Hantavirus pulmonary syndrome has rarely been reported in Oregon, typically from drier regions of the state east of the Cascade Mountains. The syndrome was originally recognized in 1993 in the Four Corners region of the Southwestern United States when an outbreak of fulminant respiratory illness occurred. Investigation of the outbreak led to discovery of a previously unrecognized viral cause of severe respiratory illness in the U.S. The responsible hantavirus was originally named the Muerto Canyon Virus. Later the name was changed to Sin Nombre Virus in deference to sensibilities of the local residents of the Four Corners Region. Cases of hantavirus pulmonary syndrome have now (2012) been reported from 34 U.S. States (see map at left; Click here for a larger version).

Sin Nombre Virus can be found in urine, feces, and saliva of infected deer mice, Peromyscus maniculatus. Other rodent species implicated in transmission of other strains of hantavirus to humans in the U.S. include the cotton rat, the rice rat, and the white footed mouse.

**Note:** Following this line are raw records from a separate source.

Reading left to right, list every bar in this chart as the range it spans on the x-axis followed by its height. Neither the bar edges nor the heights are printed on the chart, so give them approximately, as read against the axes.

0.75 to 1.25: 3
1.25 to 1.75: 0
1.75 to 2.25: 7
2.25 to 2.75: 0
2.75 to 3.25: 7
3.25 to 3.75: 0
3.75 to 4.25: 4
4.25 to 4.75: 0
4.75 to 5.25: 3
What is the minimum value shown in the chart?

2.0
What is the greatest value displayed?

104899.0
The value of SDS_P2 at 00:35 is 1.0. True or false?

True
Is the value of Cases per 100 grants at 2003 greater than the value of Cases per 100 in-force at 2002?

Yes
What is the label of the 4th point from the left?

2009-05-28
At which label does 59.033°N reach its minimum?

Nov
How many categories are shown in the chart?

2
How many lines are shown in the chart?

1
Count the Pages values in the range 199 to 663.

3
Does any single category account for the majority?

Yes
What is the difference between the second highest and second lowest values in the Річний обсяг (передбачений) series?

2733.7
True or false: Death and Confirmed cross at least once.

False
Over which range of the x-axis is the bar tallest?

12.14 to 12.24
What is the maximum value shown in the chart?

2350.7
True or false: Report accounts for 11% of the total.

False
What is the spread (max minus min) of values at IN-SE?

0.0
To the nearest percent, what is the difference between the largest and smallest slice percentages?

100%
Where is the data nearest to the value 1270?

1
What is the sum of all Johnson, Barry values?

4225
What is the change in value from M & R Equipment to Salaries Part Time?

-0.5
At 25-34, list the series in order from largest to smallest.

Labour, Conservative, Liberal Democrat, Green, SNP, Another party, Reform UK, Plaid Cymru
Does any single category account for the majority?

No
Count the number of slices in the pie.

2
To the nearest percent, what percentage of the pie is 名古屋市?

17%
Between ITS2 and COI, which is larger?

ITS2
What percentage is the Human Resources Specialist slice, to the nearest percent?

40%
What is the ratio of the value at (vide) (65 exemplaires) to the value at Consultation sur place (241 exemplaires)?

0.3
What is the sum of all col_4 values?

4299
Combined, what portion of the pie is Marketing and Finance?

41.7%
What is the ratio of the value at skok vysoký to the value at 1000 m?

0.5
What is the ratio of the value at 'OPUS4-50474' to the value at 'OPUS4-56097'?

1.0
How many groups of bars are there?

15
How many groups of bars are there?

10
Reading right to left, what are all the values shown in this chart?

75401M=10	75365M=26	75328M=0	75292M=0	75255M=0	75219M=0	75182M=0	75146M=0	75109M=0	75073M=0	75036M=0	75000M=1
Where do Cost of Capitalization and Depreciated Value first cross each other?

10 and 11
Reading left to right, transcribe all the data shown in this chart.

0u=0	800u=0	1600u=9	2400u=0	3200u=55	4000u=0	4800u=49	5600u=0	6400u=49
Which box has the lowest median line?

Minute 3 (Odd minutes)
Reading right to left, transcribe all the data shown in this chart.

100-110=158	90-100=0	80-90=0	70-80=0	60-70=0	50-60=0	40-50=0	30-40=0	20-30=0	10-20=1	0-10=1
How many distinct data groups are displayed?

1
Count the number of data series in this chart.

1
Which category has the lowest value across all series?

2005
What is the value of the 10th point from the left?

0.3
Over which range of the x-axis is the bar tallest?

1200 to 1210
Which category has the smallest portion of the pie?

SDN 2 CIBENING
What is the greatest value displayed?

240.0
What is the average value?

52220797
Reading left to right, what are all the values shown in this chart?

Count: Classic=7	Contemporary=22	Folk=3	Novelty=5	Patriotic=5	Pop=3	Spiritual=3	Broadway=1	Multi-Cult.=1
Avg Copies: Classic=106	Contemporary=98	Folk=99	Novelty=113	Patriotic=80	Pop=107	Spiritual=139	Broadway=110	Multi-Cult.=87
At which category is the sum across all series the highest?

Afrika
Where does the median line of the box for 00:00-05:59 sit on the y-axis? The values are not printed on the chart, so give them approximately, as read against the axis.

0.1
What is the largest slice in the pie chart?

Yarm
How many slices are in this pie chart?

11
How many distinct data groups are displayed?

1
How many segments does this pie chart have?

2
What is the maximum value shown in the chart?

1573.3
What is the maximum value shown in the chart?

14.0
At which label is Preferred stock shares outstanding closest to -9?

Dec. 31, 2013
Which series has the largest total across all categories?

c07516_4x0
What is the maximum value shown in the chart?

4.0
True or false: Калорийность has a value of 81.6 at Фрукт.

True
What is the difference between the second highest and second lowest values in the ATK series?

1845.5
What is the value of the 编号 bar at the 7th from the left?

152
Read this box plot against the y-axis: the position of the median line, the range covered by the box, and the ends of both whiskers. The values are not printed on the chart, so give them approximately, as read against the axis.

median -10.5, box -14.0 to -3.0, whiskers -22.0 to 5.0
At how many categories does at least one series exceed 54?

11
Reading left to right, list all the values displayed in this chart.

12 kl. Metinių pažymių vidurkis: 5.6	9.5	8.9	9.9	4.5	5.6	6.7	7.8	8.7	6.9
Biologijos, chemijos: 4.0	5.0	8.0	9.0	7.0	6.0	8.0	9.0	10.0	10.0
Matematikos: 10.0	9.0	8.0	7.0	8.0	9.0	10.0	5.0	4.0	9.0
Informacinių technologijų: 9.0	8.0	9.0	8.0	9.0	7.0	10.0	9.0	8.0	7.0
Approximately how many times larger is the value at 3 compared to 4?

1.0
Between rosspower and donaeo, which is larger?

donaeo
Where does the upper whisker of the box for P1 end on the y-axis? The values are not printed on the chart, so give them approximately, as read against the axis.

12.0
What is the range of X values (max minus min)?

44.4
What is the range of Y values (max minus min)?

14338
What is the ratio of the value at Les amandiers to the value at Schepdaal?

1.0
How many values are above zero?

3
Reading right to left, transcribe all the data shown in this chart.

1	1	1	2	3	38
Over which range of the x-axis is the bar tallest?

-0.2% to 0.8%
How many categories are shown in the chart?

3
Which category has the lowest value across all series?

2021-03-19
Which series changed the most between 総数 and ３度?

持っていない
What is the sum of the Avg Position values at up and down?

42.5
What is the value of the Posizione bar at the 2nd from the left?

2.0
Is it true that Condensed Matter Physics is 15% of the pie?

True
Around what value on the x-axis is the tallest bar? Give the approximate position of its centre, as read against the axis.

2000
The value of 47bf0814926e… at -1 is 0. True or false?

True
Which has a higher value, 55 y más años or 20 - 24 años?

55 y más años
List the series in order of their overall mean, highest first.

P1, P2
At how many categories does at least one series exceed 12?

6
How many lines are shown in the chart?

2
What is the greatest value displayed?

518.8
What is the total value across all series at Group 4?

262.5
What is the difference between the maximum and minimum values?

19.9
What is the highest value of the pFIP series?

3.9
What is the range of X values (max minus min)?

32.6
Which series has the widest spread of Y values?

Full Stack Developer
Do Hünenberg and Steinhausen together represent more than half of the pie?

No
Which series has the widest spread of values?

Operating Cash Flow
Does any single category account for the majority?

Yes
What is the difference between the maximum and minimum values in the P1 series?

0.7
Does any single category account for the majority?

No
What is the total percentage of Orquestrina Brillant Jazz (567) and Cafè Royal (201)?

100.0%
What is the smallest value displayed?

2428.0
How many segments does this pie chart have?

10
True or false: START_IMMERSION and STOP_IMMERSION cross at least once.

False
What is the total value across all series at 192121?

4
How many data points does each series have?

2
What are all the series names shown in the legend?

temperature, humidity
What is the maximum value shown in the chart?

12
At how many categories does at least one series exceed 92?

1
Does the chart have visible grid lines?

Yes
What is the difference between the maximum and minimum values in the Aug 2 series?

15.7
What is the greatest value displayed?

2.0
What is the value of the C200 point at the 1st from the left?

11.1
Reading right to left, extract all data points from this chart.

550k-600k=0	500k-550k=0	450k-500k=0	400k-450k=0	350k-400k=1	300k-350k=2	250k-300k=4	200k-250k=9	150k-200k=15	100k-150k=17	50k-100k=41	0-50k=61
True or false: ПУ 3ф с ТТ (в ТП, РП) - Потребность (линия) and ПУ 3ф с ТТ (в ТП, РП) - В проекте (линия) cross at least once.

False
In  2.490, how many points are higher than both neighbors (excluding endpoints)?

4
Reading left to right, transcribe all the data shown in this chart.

Humans are infected primarily by respiratory exposure to aerosolized virus in excreta. Rodent bites can rarely transmit this infection as well and could have occurred in the case described.

Illness begins as an undifferentiated febrile illness, a prodrome typically lasting 5-7 days before the abrupt development of profound respiratory illness. Clinical clues to possible hantavirus etiology of severe pneumonitis include thrombocytopenia, "left shift," hemoconcentration, and myocardial depression. Renal insufficiency can be present to a moderate degree but not usually to the degree seen in the case described. This may be in distinction to "old world" hantaviruses causes of Hemorrhagic Fever Renal Syndrome. Treatment of HPS is supportive. Case fatality rates remain high as illustrated by the graphic at lower left (larger version available by clicking here).

The other choices in the preceding vignette (see original format) are causes of zoonotic illnesses. With the exception of illness due to Streptobacillus moniliformis all could cause severe respiratory illness. It would be difficult to distinguish between them on clinical criteria alone. The presence of an inoculation eschar could suggest tularemia and a bubo suggest plague (Case #19), but both of these diseases can occur in purely pneumonic forms. Infection with Streptococcus moniliformis, the cause of ratbite fever, most typically causes a syndrome of fever, rash, and migratory polyarthralgias.